***** Provided passage

A retrospective study of the association between Fuchs’ endothelial dystrophy and glaucoma

Introduction

Multiple studies have proposed an association between Fuchs’ endothelial dystrophy (FED) and the various subsets of glaucoma. This proposed association has been used as a rationale for combining lens extraction with penetrating keratoplasty for Fuchs’ endothelial dystrophy patients¹ and could be the basis for increased glaucoma screening in FED patients. A relationship between these two diseases is plausible and has clinical basis, but remains unconfirmed. The objective of this study was to complete a retrospective chart review of patients with FED and glaucoma to determine if a clinical association exists between the two diseases.

**********
***** Entries supplied

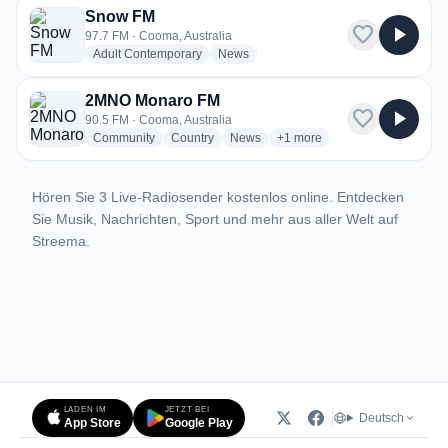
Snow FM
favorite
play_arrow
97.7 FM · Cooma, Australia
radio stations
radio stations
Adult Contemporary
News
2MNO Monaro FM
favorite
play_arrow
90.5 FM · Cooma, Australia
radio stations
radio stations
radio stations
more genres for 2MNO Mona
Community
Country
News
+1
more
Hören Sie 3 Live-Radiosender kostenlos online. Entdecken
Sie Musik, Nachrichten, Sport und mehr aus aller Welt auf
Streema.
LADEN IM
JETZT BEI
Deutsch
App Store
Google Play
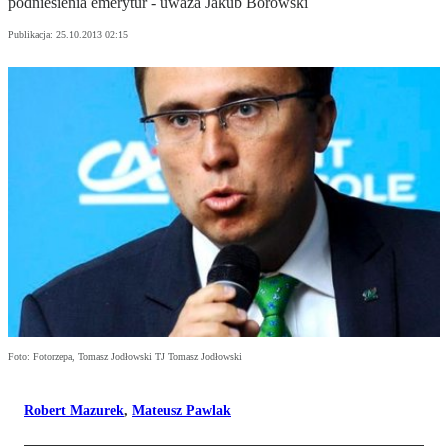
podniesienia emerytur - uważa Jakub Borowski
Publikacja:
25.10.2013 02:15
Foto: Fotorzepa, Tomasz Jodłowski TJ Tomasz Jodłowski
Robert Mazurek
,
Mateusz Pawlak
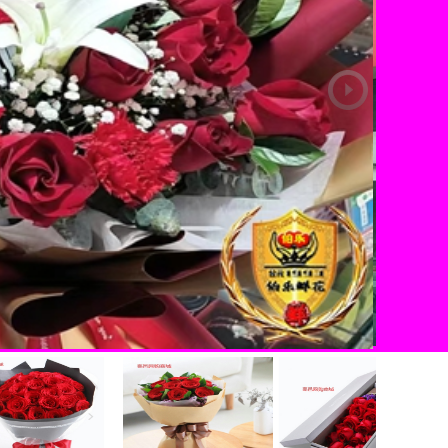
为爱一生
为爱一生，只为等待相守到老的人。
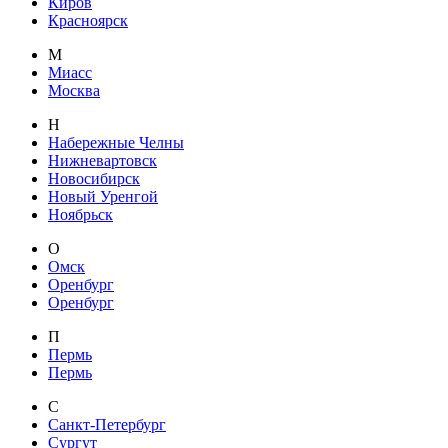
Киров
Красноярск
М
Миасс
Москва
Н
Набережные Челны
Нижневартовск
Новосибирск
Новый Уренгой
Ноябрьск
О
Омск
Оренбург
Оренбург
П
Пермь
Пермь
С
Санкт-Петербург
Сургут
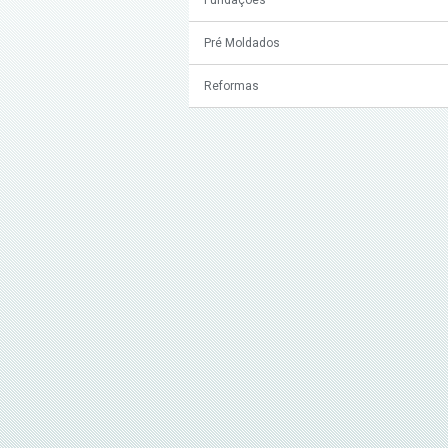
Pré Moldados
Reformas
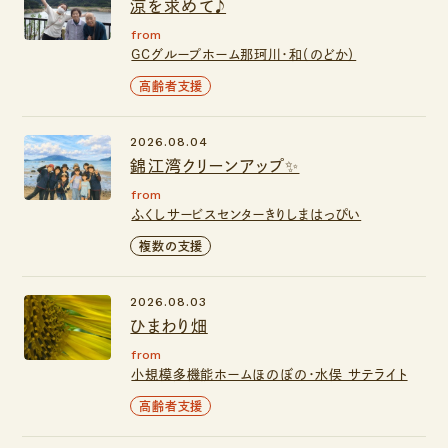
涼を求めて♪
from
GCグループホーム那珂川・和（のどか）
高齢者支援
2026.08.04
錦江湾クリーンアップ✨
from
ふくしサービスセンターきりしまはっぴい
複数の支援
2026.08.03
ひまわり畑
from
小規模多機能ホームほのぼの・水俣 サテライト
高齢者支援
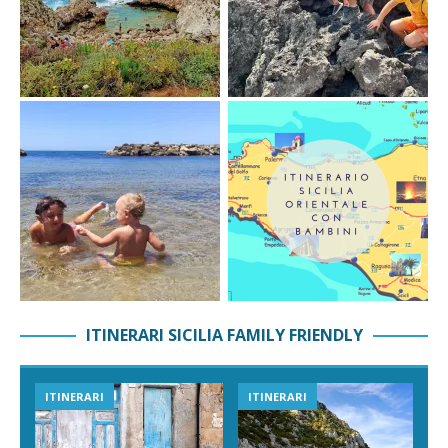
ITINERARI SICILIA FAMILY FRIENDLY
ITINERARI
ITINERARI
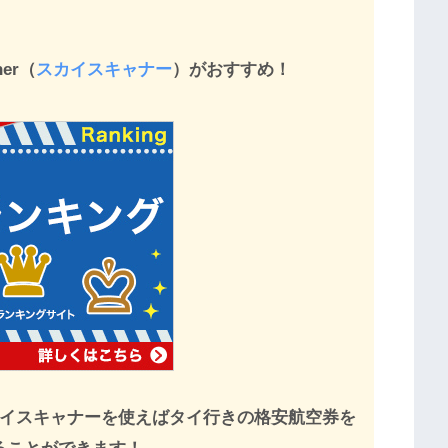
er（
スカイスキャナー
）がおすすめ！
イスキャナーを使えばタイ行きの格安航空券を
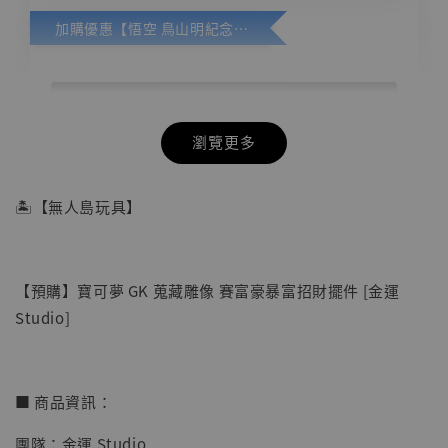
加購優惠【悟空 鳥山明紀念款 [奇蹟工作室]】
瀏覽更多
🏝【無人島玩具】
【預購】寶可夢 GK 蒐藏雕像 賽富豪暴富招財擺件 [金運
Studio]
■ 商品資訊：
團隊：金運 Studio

**********

#### Work to complete
Continue the introduction on Fuchs' endothelial dystrophy and glaucoma, starting right after its final sentence.

#### Written answer
FED is an autosomal dominant corneal disorder of abnormal collagen deposition in Descemet’s membrane, a membrane which lies between the endothelial cells and stroma of the cornea, leading to progressive degeneration of endothelial cells.² Loss of endothelial cells prevents removal of water from the cornea by the Na K-ATPase pumps, causing corneal edema. Corneal edema leads to glare and blurred vision, with ultimate loss of vision.² FED often presents from the fourth through seventh decades with onset of the most acute attack of symptoms in the morning hours.² The collagen deposition, endothelial cell breakdown, and thickening of the trabecular meshwork causes extracellular matrix to project posteriorly as excrescences called guttae, one of the most recognizable characteristics of the disease. Symptomatic treatment options include hypertonic NaCl drops which draw water out of the edematous cornea. Definitive treatment requires corneal transplantation and it is estimated that FED patients account for one third of all corneal transplant patients.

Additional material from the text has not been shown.